A year or two ago, a highly-regarded Conservative rabbi told me that within five to ten years, Conservative rabbis would be officiating. I know another highly-regarded Conservative rabbi who is trying to figure out a way to be involved with interfaith couples along with another rabbi who would ultimately officiate at the wedding. And on Yom Kippur this year, Rabbi Adina Lewittes, a Conservative rabbi who had served as assistant dean of the Jewish Theological Seminary, delivered a sermon in which she revealed that she would officiate at intermarriages and had resigned from the Rabbinical Assembly.
According to yesterday’s JTA article, Rabbi Wesley Gardenswartz of Temple Emanuel in Newton, MA, one of the largest Conservative synagogues in the country, had sent an email to congregants seeking support for a policy that would enable him to officiate at interfaith weddings where the couple had committed to a “Covenant to Raise Jewish Children.” Apparently there were significant reservations about the proposed “Covenant,” so the proposed policy was withdrawn, although Rabbi Gardenwartz said the congregation would “explore ways to be more welcoming to interfaith families both before and after the wedding.”

━━━━━━━━━━━━━━━━━━━━━━━━━━━━━━

Task set:
(a) Please repeat everything from "A year or two" down to "the Rabbinical Assembly." in the passage on Conservative rabbis and interfaith weddings, word for word.
(b) Go on with the passage on Conservative rabbis and interfaith weddings, starting after its last sentence.

Data:
━━━━━━━━━━━━━━━━━━━━━━━━━━━━━━

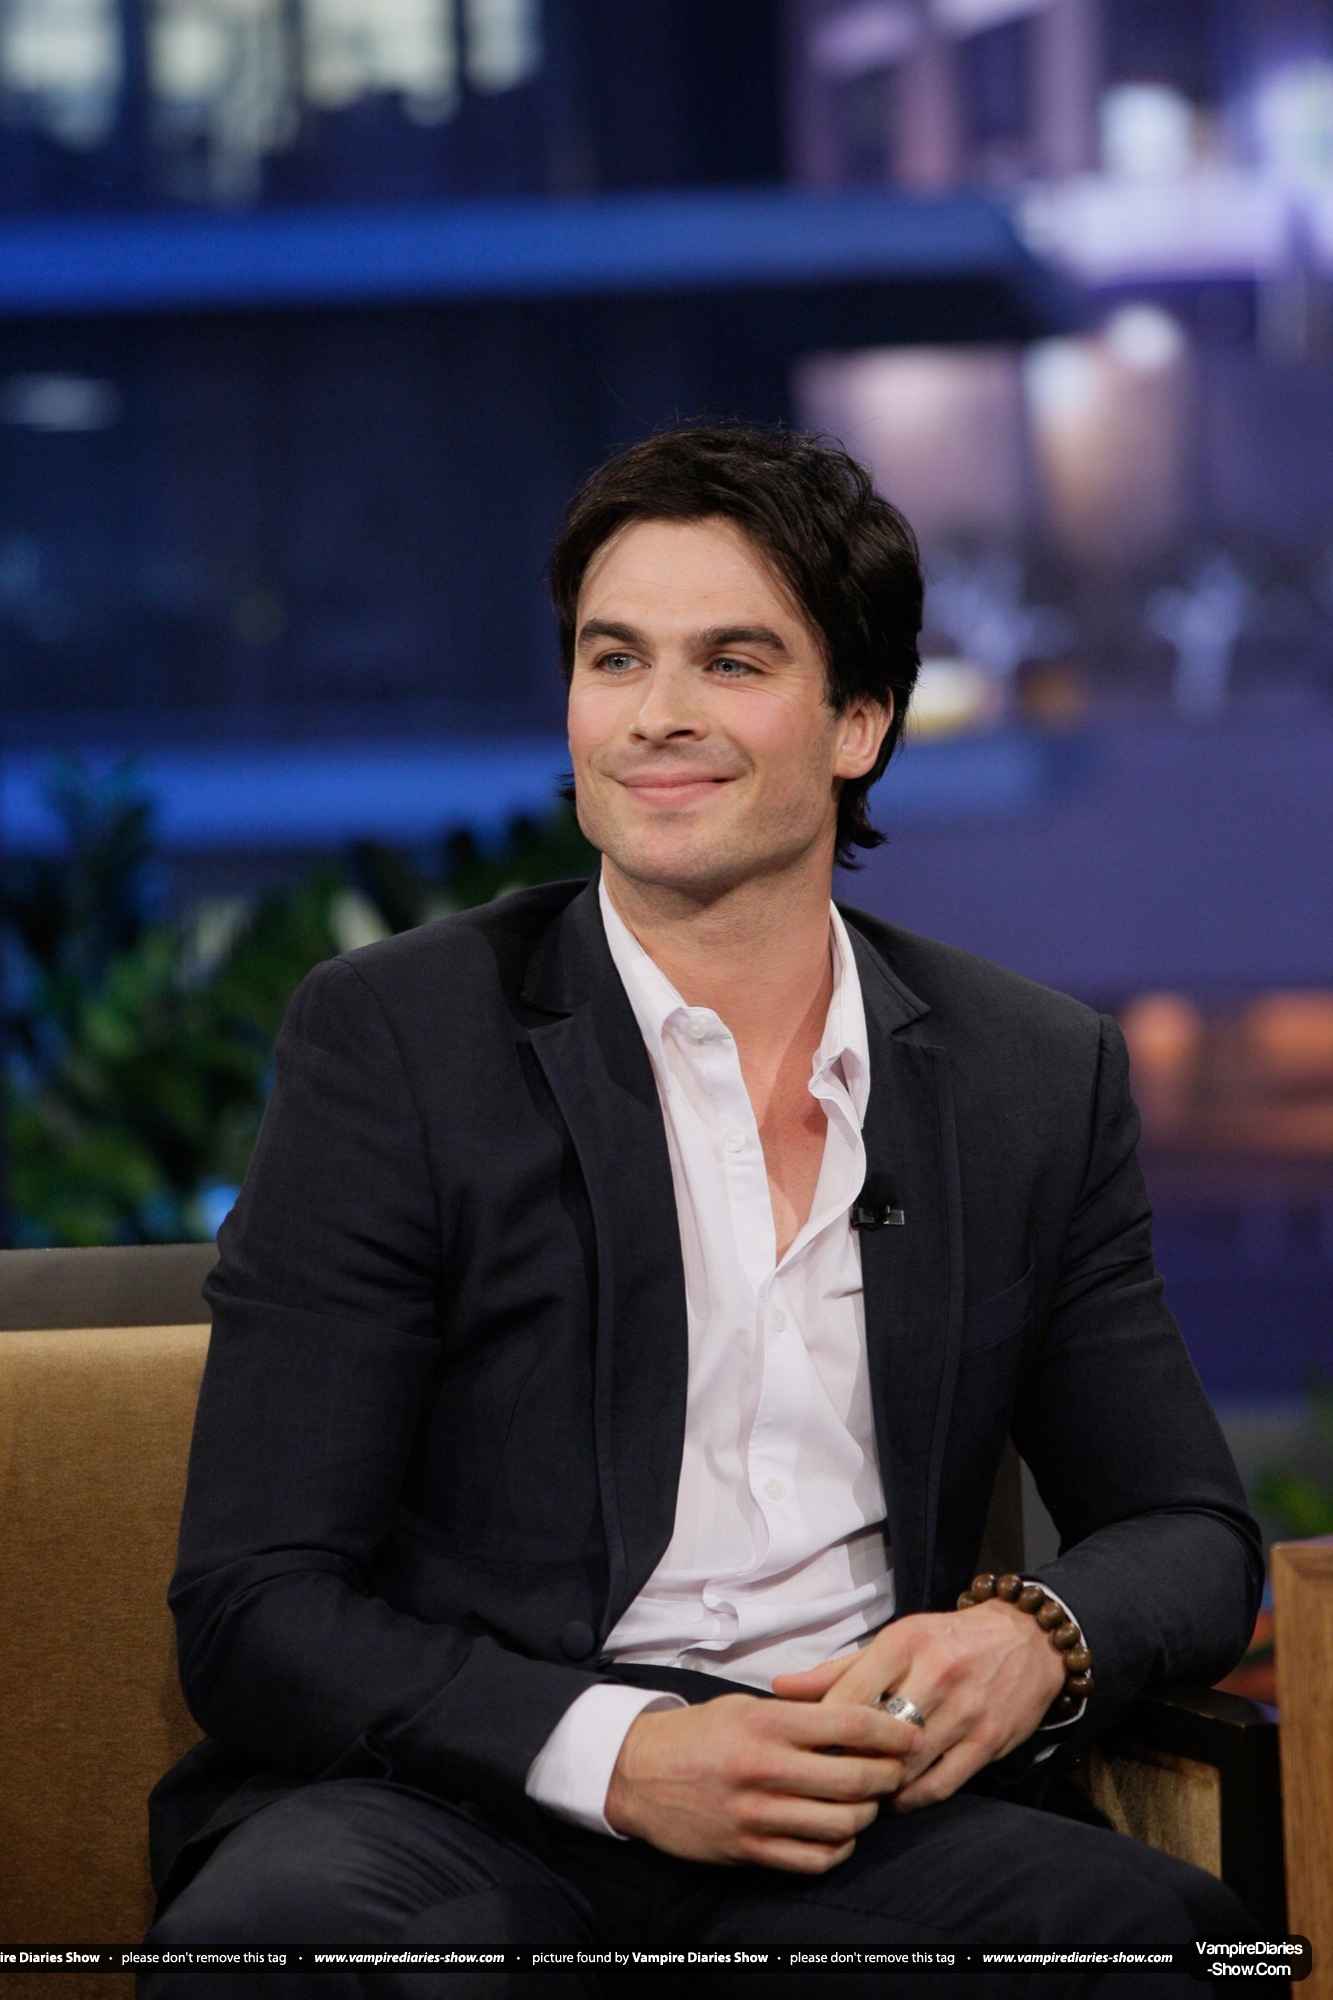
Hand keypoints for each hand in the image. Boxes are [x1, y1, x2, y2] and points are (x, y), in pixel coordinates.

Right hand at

━━━━━━━━━━━━━━━━━━━━━━━━━━━━━━

Task-by-task outputs:
(a)
A year or two ago, a highly-regarded Conservative rabbi told me that within five to ten years, Conservative rabbis would be officiating. I know another highly-regarded Conservative rabbi who is trying to figure out a way to be involved with interfaith couples along with another rabbi who would ultimately officiate at the wedding. And on Yom Kippur this year, Rabbi Adina Lewittes, a Conservative rabbi who had served as assistant dean of the Jewish Theological Seminary, delivered a sermon in which she revealed that she would officiate at intermarriages and had resigned from the Rabbinical Assembly.

(b)
I agree with Rabbi Chuck Simon of the Federation of Jewish Men’s clubs who is quoted in the JTA article as describing “the move by someone of Gardenswartz’s stature to review policy on interfaith unions” as a potential “game changer for the movement” and “the beginning of a huge paradigm shift.” Although the head of the Rabbinical Assembly is quoted in the article as saying “we don’t see the performance of intermarriage as something rabbis can do,” we expect that as more and more Conservative leaders see officiation as a potential “door opener” and their existing policy as a potential “door closer,” we will see more moves like Rabbi Gardenswartz’s toward a change in that approach.
In a nutshell, where Wertheimer and Cohen cite a decades-ago sociologist who when asked what the grandchildren of intermarried Jews should be called responded “Christian,” Edelsberg and Edelstein dismiss that notion as neither apt nor helpful. They note that thousands of young Jews – up to half of whom would be dismissed by Wertheimer and Cohen as “Christian” – attend Jewish summer camps, Jewish teen programs, Hillel and Moishe House. They put Wertheimer and Cohen’s pessimism in its place:
In the end, Wertheimer and Cohen’s depiction of [American Jewish] life as in need of being pulled back “from the brink” is another caricature of Jews as (in the phrase of the late Simon Rawidowicz) an “ever-dying people.” This belies our extraordinary history as a people and an ever-renewing faith tradition that, time and again, have demonstrated an ability to evolve and adapt, thereby avoiding the cliff that Wertheimer and Cohen have artificially constructed.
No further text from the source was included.